THIRUVANANTHAPURAM: What if Kerala State Industrial Development Corporation (KSIDC) never existed? Would Kerala’s industrial ecosystem suffer – or simply be better served by banks and other agencies?
With assets under management (AUM) or loan book of just Rs1,882 crore – compared with the Kerala-based banks, South Indian Bank’s Rs17,639 crore in corporate loans or Federal Bank’s corporate loan book of Rs73,596 crore – KSIDC’s lending scale is negligible.
Even more worrying: high non-performing assets (GNPA at 14.61 per cent) and Rs115 crore in idle fixed deposits suggest KSIDC remains as a capital-rich but impact-poor institution.
Kerala seems to support more industrial development bodies than the state really requires and much more than almost any other state in the country, including:
- Kerala Financial Corporation (KFC)
- Kerala Industrial Infrastructure Development Corporation (KINFRA)
- Kerala Small Industries Development Corporation (SIDCO)
- Kerala State Information Technology Infrastructure Ltd (KSITIL)
- Kerala Startup Mission (KSUM)
- Centre for Development of Imaging Technology (C-DIT)
- ICT Academy of Kerala
- Kerala Bureau of Industrial Promotion (KBIP)
- KELTRON (electronics arm)
- Kerala Land Development Corporation (KLDC), to name a few.
According to sources, many of thesse agencies are burdened with overlapping mandates.

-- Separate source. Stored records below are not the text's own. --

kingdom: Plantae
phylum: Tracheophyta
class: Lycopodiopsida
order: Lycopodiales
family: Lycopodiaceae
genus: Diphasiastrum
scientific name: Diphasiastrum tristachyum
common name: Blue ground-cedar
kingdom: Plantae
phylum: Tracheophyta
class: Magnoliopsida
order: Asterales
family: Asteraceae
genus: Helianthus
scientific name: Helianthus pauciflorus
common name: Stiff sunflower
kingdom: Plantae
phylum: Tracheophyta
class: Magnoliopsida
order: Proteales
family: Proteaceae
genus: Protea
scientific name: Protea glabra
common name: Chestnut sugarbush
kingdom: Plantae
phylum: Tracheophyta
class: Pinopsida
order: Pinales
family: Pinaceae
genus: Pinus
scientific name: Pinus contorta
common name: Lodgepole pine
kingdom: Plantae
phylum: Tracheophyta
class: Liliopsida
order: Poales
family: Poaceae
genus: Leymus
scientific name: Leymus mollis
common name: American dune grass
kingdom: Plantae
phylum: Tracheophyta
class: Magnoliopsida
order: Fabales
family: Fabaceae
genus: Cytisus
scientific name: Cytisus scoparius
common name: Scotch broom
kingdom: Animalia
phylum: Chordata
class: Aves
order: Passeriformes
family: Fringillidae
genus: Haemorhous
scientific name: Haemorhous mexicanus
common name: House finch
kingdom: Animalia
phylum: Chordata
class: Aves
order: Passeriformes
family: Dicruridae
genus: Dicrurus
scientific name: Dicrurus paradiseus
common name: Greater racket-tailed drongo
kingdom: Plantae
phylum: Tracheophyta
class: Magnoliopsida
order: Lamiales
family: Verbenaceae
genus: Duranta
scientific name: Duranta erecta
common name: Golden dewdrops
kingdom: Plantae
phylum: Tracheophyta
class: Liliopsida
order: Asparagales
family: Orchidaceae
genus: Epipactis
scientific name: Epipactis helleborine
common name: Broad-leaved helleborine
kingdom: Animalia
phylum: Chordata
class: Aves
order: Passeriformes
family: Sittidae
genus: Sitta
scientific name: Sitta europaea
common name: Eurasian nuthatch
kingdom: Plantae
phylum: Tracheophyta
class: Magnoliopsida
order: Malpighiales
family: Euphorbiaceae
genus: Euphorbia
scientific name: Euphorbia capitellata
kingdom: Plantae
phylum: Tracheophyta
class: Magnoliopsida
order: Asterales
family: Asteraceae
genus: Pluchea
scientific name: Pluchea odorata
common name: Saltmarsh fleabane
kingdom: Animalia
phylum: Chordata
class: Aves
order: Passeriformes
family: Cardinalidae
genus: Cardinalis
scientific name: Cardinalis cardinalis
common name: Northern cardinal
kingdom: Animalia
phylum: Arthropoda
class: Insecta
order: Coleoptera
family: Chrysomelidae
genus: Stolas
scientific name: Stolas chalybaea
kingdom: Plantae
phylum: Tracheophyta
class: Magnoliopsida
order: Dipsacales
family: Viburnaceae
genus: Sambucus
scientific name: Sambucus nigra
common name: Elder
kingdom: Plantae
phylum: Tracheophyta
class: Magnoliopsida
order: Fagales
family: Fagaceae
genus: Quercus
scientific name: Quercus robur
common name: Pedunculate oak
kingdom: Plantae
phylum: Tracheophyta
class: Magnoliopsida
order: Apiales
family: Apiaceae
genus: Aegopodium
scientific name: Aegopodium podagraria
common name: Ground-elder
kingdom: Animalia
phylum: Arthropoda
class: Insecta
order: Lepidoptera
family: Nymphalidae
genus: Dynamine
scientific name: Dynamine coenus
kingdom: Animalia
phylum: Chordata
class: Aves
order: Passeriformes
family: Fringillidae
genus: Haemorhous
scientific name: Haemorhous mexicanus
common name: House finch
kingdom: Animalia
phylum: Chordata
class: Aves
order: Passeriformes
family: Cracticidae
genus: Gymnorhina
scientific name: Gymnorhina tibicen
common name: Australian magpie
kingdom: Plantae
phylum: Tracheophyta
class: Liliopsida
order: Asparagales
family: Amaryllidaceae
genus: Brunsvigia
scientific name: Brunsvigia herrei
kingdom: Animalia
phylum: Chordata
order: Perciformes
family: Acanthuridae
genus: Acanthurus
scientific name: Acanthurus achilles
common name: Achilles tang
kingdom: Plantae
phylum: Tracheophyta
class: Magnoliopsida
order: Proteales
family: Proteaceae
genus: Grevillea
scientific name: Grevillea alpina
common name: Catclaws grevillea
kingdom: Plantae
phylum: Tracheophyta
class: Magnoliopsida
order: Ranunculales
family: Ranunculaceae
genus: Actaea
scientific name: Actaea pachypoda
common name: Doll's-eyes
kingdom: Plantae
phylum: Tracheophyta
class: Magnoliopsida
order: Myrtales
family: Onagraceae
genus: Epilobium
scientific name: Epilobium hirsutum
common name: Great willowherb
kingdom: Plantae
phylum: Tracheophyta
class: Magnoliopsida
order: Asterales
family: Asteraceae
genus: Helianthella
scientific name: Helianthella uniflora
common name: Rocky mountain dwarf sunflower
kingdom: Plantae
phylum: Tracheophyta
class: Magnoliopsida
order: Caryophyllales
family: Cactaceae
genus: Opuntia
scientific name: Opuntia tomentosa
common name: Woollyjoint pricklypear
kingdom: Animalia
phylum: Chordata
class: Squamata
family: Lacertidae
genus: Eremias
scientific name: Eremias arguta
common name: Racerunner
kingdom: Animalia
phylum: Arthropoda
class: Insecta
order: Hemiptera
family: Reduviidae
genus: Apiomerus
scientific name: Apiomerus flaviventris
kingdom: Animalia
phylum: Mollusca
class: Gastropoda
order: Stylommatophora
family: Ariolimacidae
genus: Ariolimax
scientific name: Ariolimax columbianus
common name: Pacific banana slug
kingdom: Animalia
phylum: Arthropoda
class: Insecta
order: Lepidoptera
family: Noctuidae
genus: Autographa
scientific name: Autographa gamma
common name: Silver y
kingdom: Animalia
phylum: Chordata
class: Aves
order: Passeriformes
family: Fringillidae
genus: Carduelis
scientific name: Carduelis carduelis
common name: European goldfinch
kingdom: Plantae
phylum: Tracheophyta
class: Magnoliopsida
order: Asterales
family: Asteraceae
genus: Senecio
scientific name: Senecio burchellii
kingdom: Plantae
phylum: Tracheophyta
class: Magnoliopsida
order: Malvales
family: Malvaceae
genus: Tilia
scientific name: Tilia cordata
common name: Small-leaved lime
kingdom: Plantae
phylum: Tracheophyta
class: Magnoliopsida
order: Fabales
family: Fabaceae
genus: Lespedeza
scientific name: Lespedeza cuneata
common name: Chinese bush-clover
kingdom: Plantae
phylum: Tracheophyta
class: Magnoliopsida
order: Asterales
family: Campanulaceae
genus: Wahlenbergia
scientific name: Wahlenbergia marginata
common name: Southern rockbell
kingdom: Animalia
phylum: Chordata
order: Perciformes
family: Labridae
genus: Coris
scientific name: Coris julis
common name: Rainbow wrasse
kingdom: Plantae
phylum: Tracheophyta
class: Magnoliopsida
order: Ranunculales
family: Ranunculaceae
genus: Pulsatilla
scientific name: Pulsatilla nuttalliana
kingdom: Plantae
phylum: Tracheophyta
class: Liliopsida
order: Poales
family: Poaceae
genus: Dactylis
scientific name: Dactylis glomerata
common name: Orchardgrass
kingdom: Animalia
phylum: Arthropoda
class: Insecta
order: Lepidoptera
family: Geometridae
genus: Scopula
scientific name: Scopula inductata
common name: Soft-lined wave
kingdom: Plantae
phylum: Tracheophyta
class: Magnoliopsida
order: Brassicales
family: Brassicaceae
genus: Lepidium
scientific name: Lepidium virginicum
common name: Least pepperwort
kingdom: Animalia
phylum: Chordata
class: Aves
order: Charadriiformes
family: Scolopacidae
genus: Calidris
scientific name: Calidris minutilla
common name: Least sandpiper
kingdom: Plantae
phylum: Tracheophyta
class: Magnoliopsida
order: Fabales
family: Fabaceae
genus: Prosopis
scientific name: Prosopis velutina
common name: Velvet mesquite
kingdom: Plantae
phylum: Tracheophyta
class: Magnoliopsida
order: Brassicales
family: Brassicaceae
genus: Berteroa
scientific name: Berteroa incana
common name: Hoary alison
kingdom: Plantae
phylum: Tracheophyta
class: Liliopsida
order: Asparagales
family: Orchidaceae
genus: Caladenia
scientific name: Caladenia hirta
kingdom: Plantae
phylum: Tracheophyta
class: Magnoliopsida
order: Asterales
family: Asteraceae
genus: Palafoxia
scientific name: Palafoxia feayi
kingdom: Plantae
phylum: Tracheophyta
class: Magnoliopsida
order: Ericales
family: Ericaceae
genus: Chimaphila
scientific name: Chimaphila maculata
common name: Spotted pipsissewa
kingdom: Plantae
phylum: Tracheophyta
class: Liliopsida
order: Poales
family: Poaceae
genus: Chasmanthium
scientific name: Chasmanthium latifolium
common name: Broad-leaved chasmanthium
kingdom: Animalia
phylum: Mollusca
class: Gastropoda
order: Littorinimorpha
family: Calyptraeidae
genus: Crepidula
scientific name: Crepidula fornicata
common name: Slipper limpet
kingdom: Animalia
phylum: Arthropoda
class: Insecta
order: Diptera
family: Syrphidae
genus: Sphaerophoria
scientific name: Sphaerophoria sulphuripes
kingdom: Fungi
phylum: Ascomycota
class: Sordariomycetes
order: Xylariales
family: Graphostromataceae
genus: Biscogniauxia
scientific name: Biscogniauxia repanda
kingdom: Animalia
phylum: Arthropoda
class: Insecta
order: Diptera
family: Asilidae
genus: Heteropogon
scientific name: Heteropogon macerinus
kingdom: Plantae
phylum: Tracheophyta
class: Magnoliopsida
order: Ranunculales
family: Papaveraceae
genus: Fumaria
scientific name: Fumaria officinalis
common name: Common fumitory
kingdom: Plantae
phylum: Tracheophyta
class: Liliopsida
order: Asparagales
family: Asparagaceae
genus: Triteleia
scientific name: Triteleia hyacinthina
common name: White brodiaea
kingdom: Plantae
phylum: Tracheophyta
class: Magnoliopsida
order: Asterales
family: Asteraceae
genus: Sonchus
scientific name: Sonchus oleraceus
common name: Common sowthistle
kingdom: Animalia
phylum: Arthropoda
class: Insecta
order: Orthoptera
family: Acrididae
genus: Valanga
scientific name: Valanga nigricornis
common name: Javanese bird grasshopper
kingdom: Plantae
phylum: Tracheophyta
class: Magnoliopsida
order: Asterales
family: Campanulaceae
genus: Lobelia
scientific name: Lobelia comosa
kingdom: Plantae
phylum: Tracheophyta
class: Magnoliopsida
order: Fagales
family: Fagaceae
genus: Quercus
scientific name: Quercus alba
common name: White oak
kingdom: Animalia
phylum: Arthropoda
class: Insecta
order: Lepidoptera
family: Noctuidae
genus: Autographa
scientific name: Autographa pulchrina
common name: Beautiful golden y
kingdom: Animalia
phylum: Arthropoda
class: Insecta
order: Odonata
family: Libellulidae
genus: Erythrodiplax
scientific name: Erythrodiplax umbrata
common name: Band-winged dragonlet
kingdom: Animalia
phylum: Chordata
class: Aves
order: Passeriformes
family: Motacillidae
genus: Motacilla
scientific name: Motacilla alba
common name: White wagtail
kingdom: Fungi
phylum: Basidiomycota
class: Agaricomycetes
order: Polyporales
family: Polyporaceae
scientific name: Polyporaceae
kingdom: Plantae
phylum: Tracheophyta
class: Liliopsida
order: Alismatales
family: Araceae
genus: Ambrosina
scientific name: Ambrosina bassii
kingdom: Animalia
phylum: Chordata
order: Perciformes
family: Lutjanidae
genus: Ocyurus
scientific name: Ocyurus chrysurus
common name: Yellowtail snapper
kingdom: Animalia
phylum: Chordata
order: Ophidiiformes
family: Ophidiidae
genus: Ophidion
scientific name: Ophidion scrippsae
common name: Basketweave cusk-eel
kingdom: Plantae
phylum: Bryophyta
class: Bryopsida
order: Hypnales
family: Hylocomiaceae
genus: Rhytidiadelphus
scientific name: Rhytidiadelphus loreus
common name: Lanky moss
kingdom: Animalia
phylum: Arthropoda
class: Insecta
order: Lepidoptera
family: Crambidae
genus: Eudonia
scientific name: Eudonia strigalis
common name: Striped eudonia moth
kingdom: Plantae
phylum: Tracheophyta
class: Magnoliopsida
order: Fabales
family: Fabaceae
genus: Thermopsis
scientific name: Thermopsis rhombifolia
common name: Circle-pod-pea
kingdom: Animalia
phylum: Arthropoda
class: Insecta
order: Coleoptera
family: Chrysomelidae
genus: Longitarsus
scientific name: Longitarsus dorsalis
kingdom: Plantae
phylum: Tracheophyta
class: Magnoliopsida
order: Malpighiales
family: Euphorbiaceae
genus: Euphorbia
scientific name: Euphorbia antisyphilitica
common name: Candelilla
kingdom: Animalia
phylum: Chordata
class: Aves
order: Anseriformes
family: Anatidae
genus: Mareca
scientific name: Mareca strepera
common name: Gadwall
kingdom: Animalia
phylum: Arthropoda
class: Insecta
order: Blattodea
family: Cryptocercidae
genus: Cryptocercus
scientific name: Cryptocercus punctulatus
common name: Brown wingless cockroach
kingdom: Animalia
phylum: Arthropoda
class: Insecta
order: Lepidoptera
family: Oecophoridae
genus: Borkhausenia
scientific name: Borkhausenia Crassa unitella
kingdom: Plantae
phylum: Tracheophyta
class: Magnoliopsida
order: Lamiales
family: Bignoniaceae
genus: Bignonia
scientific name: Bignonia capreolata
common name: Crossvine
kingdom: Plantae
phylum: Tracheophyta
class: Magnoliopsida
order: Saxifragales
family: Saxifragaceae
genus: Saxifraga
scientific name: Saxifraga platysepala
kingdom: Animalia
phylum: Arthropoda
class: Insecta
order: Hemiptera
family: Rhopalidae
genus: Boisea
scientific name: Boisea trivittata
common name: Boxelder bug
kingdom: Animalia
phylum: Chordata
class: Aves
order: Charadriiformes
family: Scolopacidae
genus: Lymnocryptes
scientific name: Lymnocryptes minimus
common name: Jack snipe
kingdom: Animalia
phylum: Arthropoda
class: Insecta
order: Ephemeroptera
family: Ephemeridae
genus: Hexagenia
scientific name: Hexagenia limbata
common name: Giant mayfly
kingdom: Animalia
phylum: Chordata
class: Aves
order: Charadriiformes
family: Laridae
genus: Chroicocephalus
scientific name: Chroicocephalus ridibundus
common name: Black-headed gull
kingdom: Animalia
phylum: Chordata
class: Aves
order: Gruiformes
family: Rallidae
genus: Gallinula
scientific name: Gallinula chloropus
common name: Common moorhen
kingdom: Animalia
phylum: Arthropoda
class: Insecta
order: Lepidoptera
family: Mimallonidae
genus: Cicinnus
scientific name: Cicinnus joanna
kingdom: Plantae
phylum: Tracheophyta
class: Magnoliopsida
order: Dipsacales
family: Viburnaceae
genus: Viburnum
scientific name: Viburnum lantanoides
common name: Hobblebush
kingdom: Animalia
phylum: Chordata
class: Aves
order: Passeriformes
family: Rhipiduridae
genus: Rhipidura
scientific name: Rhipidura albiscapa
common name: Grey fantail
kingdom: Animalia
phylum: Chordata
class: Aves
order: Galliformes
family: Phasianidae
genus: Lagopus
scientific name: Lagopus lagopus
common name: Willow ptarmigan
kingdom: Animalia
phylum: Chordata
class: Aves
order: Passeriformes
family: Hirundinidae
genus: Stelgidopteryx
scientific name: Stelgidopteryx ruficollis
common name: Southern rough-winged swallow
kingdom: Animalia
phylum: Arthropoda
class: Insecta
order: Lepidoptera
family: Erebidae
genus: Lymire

In comparison, KSIDC’s Rs1,882 crore AUM is minuscule. In FY25, KSIDC’s profit dropped from Rs71.8 crore to Rs58.3 crore, its income fell from Rs111.9 crore to Rs95.8 crore, and RoA declined from 4.18 per cent to 2.94 per cent. Meanwhile, high NPAs have eroded asset quality.
Why is KSIDC unable to tilt even its modest loan book towards healthy assets?
Contrast this with its peers: KFC maintains Rs8,012 crore in lending, keeps NPAs under 3 per cent, and reports a net profit near Rs98 crore . KINFRA remains active in infrastructure delivery across 140 industrial parks.
Business model
KSIDC’s business model – borrowing from financial institutions to re-lend at a markup – offers little unique value. And this model suggests that only those couldn’t borrow from other institutions or those who enjoy political clout would naturally be KSIDC’s target customers for funding needs, according to sources close to the government.
When even that limited lending results in elevated NPAs, it begs the question: why does the corporation continue to exist?
Despite sitting on a massive net worth of over Rs1,348 crore and boasting an unusually large capital adequacy ratio (CAR) above 60 per cent, many experts seriously believe KSIDC is an under-utilised institution, unable or unwilling to deploy capital at scale.
“KSIDC appears to be faltering where it matters most – delivering impact,” said an insider.
Serious questions
With gross non-performing assets (GNPAs) rising to an alarming levels, and a sharp drop in income and profitability, serious questions are being raised about whether the state’s premier industrial financier is still fulfilling its purpose.
For an institution meant to catalyse industrial growth and investment in Kerala, KSIDC’s numbers paint a contradictory picture.
Its asset base (loan book) has grown only marginally – from Rs1,667 crore to Rs1,882 crore – and even that is overshadowed by the fact that a significant portion of its lending has turned sour.
With loan disbursements lagging and high NPAs eating into asset quality, critics are beginning to ask: is KSIDC losing its relevance, or worse – simply not needed anymore in its current form?